Opinion articles provide independent perspectives on key community issues, separate from our newsroom reporting.

Letters to the Editor

Letters: Readers discuss race, protests out of control, KC election mess and truthful past

The race is human

In the 1960s, I had a teacher I will admire until the day I die. One day during class we were required to complete a document identifying our race. When I selected “Other,” she told me I had to choose “Negro.” I debated with her and refused to yield, telling her I was a member of the human race.

After I grew older, we became friends. She continued to educate me well into adulthood. She died a few years ago, but I will never forget her lessons. During the 25 years I served as a police officer and the 12 years I taught high school and coached, I often turned to her for counsel about human behavior. However, after the fifth grade, we never again talked about race.

During my lifetime, I have been called Colored, Negro, Black and African American. Along the way, all of these labels were assigned to me. I did not choose them.

I believe that until our discussions can stay focused on human rights, without an emphasis on race or color, we’re destined to be like hamsters on a wire wheel. We’ll be going nowhere fast.

- Jeffery R. Dysart, Overland Park

Don’t give in

The police of my childhood would have never allowed a mob of vandals to destroy public property. They would have given an order to disperse and then moved in decisively, using the age-old concept of minimum necessary force.

The statues that have been defaced belong to everyone, yet a minority of malcontents is allowed to obliterate our history with impunity.

It is time to put a stop to this madness. If our political leaders are too craven to defend the images of our bygone past, then it is time to dispense with them and the rabble whose feet they kiss.

- Gregory H. Bontrager, Hutchinson, Kansas

Dixie freebie

I am sure the Dixie store in Branson that you featured recently enjoyed all the free advertising. (June 21, 1A, “Branson store clings to its Dixie name despite protest”) What were you thinking?

- Michele McIntosh, Independence

Election mess

I have been an election judge in Jackson County for years, but I declined to work the June 2 election and have requested the Kansas City Election Board remove me for future elections. I did not vote June 2, the first time in 20 years I have missed an election. This makes me a “disenfranchised voter.”

Holding an in-person election during a pandemic is risky and guaranteed to deter voting. The turnout for the June election was 10%. The number of polling locations has been reduced, ensuring long lines, and the number of election workers who have dropped out has created a crisis.

The election board is struggling to accommodate a situation mandated by the Missouri legislature. Although Gov. Mike Parson signed a bill allowing mail-in voting for the August and November elections, ballots must be notarized, and for voters uncomfortable going out in public, this is an unnecessary burden.

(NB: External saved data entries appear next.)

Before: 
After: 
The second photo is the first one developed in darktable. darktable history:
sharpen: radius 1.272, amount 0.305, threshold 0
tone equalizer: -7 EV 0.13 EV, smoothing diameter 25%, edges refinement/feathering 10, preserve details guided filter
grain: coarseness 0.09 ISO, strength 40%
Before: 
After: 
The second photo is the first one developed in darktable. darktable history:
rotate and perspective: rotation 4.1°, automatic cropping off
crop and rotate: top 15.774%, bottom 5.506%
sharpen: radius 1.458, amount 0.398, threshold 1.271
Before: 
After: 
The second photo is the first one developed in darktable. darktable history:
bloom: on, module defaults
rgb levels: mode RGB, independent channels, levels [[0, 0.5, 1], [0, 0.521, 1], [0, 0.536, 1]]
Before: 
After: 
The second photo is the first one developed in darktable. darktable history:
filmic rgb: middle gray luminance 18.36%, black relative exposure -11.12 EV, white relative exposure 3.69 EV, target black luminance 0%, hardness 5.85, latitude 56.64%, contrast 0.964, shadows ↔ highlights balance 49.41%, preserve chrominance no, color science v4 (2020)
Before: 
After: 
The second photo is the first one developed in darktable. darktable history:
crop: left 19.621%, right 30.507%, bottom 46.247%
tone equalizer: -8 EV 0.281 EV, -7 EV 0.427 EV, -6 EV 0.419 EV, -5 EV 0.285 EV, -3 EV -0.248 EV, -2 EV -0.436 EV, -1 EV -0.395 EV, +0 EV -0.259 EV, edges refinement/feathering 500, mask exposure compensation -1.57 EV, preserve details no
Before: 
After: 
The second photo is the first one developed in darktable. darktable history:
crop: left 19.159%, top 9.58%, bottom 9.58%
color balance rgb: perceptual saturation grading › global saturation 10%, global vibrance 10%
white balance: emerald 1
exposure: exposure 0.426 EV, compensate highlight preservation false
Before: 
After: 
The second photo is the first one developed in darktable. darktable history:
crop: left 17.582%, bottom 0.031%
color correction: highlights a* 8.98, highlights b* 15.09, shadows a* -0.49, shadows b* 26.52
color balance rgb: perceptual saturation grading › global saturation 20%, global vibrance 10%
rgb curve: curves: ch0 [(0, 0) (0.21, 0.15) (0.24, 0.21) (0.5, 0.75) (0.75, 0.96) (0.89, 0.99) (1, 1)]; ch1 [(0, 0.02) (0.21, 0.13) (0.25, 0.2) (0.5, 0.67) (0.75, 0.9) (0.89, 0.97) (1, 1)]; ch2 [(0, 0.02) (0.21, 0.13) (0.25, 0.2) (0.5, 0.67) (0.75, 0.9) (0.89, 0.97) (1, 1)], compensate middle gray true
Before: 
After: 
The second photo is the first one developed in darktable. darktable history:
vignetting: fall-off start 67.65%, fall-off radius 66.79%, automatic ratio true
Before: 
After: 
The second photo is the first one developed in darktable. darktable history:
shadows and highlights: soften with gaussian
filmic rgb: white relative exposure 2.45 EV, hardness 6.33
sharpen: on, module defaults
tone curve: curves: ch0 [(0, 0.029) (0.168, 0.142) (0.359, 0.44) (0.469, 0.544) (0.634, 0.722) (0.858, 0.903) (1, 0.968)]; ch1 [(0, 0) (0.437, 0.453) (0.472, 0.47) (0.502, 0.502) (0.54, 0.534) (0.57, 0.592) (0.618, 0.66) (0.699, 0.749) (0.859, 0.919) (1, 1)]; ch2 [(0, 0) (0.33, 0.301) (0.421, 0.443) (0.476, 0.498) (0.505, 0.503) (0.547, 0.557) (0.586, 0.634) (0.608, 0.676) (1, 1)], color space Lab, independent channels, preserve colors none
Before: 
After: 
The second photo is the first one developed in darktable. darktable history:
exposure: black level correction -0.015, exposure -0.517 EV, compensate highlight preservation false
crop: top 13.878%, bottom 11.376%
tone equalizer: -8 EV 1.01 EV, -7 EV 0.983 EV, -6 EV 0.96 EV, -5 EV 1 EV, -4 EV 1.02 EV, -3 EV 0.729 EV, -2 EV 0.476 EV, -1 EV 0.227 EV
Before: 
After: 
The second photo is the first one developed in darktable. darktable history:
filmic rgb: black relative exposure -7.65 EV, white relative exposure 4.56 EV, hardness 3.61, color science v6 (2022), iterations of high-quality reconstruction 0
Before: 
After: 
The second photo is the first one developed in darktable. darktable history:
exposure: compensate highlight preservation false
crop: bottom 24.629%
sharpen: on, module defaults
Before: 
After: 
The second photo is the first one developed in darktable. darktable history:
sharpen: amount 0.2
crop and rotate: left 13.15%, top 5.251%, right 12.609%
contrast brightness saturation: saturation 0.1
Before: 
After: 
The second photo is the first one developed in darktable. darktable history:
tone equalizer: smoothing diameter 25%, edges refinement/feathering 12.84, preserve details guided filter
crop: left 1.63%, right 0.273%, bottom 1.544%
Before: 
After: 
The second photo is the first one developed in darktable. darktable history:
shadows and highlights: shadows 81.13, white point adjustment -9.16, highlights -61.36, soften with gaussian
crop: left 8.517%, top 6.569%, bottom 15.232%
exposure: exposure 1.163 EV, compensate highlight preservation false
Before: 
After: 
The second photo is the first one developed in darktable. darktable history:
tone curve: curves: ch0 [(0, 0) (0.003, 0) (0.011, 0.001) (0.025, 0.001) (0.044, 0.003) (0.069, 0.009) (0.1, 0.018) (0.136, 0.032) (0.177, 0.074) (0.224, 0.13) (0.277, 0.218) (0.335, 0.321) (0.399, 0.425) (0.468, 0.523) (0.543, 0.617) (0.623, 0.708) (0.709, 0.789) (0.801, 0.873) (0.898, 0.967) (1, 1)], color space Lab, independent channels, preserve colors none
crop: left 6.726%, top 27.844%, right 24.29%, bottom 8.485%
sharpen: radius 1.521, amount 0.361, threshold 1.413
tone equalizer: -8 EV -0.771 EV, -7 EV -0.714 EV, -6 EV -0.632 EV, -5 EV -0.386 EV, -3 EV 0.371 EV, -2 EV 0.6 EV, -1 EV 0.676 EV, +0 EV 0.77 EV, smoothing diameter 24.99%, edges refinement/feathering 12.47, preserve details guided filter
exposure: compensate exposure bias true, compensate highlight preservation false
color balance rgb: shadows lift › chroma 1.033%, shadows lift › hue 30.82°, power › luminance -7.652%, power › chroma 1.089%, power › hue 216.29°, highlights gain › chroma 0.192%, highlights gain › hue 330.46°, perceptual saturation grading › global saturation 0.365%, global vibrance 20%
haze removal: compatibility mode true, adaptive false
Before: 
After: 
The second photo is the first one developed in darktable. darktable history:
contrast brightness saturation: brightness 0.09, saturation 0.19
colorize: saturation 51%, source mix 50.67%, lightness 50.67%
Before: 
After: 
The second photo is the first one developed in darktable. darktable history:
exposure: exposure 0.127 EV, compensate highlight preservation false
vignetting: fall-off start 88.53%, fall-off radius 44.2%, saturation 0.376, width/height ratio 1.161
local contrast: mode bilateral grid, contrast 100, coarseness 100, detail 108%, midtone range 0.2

Vote by mail has been successful for years in several states, and many others have adopted it because of the COVID-19 pandemic. Only registered voters receive ballots, signatures are verified, incidents of voter fraud are minuscule, and voting by mail does not favor either political party.

- Kathy Siress, Kansas City

Deeply intertwined

Renaming the J.C. Nichols Memorial Fountain is being touted as Kansas City’s first step toward ending racial inequality. This proposal is a cosmetic cop-out allowing city officials to claim “progress” while retaining a prized landmark built by money whose provenance they would prefer to ignore

Kansas City’s history is intertwined with J.C. Nichols’. Like it or not, they cannot be separated. Simply changing a plaque will not affect that.

If we wish to keep the iconic landmark, which is a popular symbol, we could find a way to add context to it, highlighting both Nichols’ contributions to Kansas City and the consequences of his development tactics. Or if we truly wish to disavow the legacy of J.C. Nichols, then we must do so as completely as possible. The fountain must go the way of Confederate monuments, being dismantled and replaced.

To simply rename the fountain is no solution. It is hypocritical to benefit from a person’s contributions while saying we want nothing to do with him. Rather than confronting our history of racial division, it simply brushes it under the rug while hoping no one will look.

- Matthew Peak, Mission

Give us a break

Why can’t The Star or its editorial staff get the courage to print a positive article once in a while for us conservatives who read The Star and have for more than 40 years? It is almost like selective censorship of the press.